__Exercise description__
Each line of the records that includes "controller" should be found and copied.

__Records contained in a dataset__
[Start of Attachment]

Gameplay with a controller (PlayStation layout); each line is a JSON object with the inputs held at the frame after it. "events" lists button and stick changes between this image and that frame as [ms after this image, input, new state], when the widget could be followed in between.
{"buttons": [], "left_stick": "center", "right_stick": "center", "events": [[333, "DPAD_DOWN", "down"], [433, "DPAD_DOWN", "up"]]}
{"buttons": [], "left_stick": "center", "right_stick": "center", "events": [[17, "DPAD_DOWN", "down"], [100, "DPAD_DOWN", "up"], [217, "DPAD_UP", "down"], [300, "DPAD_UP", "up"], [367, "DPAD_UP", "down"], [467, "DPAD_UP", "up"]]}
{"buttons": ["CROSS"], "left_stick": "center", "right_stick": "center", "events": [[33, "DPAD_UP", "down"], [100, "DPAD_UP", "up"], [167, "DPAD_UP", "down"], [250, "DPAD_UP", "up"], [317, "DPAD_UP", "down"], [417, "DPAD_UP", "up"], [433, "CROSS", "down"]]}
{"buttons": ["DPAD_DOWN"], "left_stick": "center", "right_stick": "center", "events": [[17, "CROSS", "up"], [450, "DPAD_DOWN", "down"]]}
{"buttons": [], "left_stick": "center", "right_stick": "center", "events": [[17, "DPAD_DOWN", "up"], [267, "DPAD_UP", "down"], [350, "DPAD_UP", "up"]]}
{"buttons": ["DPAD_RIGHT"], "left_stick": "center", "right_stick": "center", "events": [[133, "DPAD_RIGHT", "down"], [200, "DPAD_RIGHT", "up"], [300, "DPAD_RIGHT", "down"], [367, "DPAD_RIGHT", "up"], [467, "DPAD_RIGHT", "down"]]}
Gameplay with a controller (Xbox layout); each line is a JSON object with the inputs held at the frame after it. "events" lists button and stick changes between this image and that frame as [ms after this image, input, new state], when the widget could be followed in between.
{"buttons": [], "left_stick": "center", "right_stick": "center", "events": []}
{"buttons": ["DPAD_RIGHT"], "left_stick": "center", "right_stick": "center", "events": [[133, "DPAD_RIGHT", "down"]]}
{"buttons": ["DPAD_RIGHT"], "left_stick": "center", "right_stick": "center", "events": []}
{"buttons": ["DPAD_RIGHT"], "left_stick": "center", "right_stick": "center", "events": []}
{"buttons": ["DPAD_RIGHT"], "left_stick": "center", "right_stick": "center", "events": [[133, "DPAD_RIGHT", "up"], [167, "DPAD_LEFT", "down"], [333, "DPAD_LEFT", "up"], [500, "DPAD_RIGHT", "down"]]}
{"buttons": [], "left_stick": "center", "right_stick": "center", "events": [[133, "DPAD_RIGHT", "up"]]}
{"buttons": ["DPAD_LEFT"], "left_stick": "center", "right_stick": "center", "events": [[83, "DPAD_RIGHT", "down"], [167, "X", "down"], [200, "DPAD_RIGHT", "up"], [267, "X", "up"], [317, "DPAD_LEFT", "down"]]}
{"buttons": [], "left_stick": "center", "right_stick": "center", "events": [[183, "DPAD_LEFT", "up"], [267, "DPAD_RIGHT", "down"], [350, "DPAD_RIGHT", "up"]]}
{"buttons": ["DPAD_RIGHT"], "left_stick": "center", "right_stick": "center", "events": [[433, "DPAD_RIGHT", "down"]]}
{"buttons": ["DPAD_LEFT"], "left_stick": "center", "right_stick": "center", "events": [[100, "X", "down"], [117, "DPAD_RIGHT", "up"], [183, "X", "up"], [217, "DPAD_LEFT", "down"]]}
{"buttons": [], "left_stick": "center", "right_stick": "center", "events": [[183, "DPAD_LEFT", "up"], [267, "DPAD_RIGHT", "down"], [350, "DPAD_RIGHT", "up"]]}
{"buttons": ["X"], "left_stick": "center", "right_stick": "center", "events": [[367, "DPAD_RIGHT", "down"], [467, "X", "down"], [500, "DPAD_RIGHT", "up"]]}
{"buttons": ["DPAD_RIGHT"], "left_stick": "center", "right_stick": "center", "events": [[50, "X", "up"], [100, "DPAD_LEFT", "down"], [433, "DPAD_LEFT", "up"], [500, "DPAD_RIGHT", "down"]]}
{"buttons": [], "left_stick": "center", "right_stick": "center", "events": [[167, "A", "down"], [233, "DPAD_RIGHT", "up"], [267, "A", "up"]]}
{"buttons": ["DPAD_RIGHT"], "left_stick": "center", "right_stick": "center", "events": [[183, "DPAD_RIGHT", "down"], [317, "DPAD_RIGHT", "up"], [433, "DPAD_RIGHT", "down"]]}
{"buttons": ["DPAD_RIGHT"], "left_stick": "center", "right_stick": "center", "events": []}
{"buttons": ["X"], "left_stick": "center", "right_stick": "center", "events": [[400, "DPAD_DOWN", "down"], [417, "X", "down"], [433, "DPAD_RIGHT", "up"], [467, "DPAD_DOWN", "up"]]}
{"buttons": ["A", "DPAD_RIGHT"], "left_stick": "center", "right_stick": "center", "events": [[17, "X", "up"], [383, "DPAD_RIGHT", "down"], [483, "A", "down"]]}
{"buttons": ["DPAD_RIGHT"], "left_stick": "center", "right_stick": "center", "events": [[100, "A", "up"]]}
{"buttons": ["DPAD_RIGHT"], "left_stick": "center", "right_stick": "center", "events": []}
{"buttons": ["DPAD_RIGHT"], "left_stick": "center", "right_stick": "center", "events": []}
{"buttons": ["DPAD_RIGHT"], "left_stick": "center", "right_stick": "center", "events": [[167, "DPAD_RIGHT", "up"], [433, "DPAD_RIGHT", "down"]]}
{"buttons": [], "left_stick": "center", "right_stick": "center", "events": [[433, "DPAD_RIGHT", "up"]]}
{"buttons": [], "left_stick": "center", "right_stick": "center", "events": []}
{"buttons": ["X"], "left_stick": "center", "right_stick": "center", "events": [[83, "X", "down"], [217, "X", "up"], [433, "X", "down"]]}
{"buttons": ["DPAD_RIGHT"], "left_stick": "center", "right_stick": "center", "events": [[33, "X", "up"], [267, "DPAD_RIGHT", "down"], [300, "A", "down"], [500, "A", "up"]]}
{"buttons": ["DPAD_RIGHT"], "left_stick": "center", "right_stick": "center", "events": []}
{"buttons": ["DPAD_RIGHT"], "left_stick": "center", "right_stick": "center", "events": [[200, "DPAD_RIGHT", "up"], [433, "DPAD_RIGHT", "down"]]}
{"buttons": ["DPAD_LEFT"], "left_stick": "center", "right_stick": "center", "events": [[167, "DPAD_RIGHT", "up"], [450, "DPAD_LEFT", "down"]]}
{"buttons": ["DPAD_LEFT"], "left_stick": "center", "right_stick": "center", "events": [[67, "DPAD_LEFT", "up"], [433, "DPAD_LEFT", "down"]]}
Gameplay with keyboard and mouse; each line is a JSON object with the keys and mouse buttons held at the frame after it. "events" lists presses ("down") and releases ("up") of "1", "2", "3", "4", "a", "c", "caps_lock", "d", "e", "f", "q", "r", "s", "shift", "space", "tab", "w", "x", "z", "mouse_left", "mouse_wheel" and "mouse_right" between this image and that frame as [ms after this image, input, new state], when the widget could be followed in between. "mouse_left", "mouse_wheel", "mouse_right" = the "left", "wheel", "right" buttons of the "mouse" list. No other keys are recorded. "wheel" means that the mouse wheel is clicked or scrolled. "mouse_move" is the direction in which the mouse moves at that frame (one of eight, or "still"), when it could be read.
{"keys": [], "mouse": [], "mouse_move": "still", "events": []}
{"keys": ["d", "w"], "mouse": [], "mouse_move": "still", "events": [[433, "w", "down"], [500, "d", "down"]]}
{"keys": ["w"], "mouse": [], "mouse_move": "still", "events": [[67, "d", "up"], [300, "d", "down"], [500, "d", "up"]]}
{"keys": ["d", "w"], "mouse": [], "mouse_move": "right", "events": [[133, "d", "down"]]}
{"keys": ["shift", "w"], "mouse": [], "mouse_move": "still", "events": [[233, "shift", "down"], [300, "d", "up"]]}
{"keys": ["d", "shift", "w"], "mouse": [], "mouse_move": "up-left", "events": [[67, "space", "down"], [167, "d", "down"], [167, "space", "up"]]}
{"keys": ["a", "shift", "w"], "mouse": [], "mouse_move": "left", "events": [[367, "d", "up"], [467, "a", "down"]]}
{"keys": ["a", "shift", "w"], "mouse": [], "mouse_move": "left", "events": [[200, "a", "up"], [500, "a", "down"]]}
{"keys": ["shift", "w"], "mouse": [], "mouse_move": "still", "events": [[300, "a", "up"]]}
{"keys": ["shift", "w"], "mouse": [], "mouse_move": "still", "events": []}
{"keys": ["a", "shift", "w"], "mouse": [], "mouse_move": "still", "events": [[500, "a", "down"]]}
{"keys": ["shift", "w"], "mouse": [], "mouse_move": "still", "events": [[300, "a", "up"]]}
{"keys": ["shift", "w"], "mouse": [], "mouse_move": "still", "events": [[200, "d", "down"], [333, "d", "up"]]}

[End of Attachment]

__Answer box__
Gameplay with a controller (PlayStation layout); each line is a JSON object with the inputs held at the frame after it. "events" lists button and stick changes between this image and that frame as [ms after this image, input, new state], when the widget could be followed in between.
Gameplay with a controller (Xbox layout); each line is a JSON object with the inputs held at the frame after it. "events" lists button and stick changes between this image and that frame as [ms after this image, input, new state], when the widget could be followed in between.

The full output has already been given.